牟田園:在任中、子どもたちが夏休みなどの長期の休みに入ると体重が減ることがわかっていたので、この子たちは卒業した後、どんな食事を取るんだろう、卒後の食事の支援ができないかなぁ~と思っていました。退職してプラプラしてると、障害者の福祉サービスをしている会社の社長から施設の子どもたちに美味しい食事を食べさせたいけど、それを作ってくれないかと、お話を頂いたのがきっかけで、「七日屋」を立ち上げたのが2019年の4月です。
甲木:そうだったんですね。
牟田園:社長が「七日屋」のネーミングをしたんですけど、七日という字を縦に書くと旨(うまい)とも読めるだろう。「毎日旨いもの」をという社長の思いから「七日屋」という名前になったんです。
甲木:そうなんですね。良くできていますね。
これから目指していること
甲木:牟田園さんがこれから目指しているとはどういう事ですか。
牟田園:とにかく、お困りの方に命を繫ぐ食事をお届けできるようにしたいというのが一番の願いです。自販機だとか宅配とかいろんな方法でお届けしたいと思っています。そしてその方たちの家族も含めて笑顔になって頂けたら私は幸せです。

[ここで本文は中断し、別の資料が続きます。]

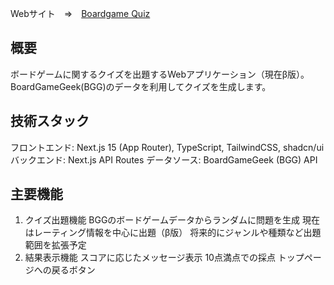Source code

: Webサイト　⇒　[Boardgame Quiz](https://boardgamequiz.netlify.app/)

## 概要
ボードゲームに関するクイズを出題するWebアプリケーション（現在β版）。BoardGameGeek(BGG)のデータを利用してクイズを生成します。
## 技術スタック
フロントエンド: Next.js 15 (App Router), TypeScript, TailwindCSS, shadcn/ui
バックエンド: Next.js API Routes
データソース: BoardGameGeek (BGG) API
## 主要機能
1. クイズ出題機能
BGGのボードゲームデータからランダムに問題を生成
現在はレーティング情報を中心に出題（β版）
将来的にジャンルや種類など出題範囲を拡張予定
2. 結果表示機能
スコアに応じたメッセージ表示
10点満点での採点
トップページへの戻るボタン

梁:牟田園さんの話しを伺っていると、料理と切り離せない科学は、真心の上にあると思いました。
牟田園:そうですね。科学(サイエンス)にもハートがありますよね。ほんとに思いがないとできないと思います。
甲木:今回は、八幡東区西本町にある「嚥下食工房 七日屋」 所長の牟田園満佐子さんをお迎えしてお話を伺いました。牟田園さんありがとうございました。
梁:ありがとうございました。
牟田園:ありがとうございました。